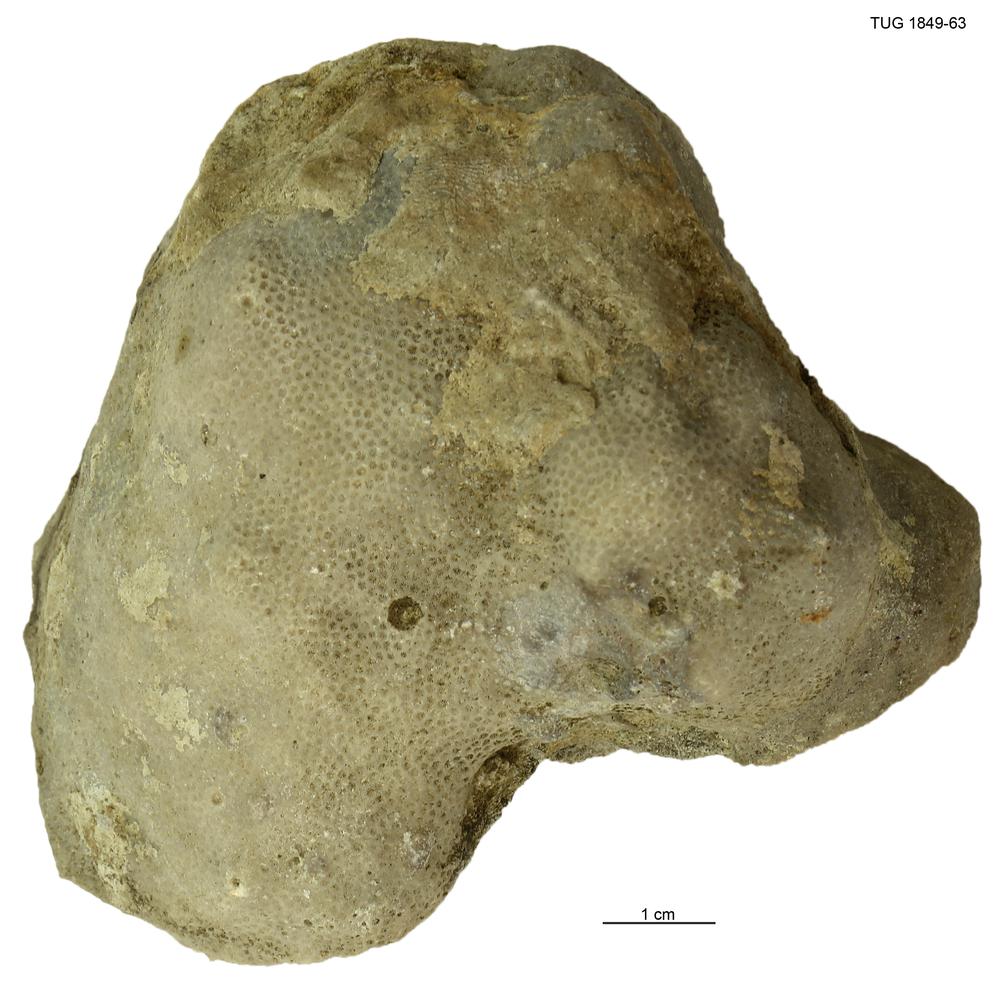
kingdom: Animalia
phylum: Cnidaria
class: Anthozoa
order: Heliolitina
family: Heliolitidae
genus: Heliolites
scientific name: Heliolites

Exercise directions: Rewrite the records as a Markdown table with the columns Row and Line, starting at the line that contains "phylum: Cnidaria" and ending at the end of the records. Leave out blank lines.

Final result:
| Row | Line |
|---|---|
| 1 | phylum: Cnidaria |
| 2 | class: Anthozoa |
| 3 | order: Heliolitina |
| 4 | family: Heliolitidae |
| 5 | genus: Heliolites |
| 6 | scientific name: Heliolites |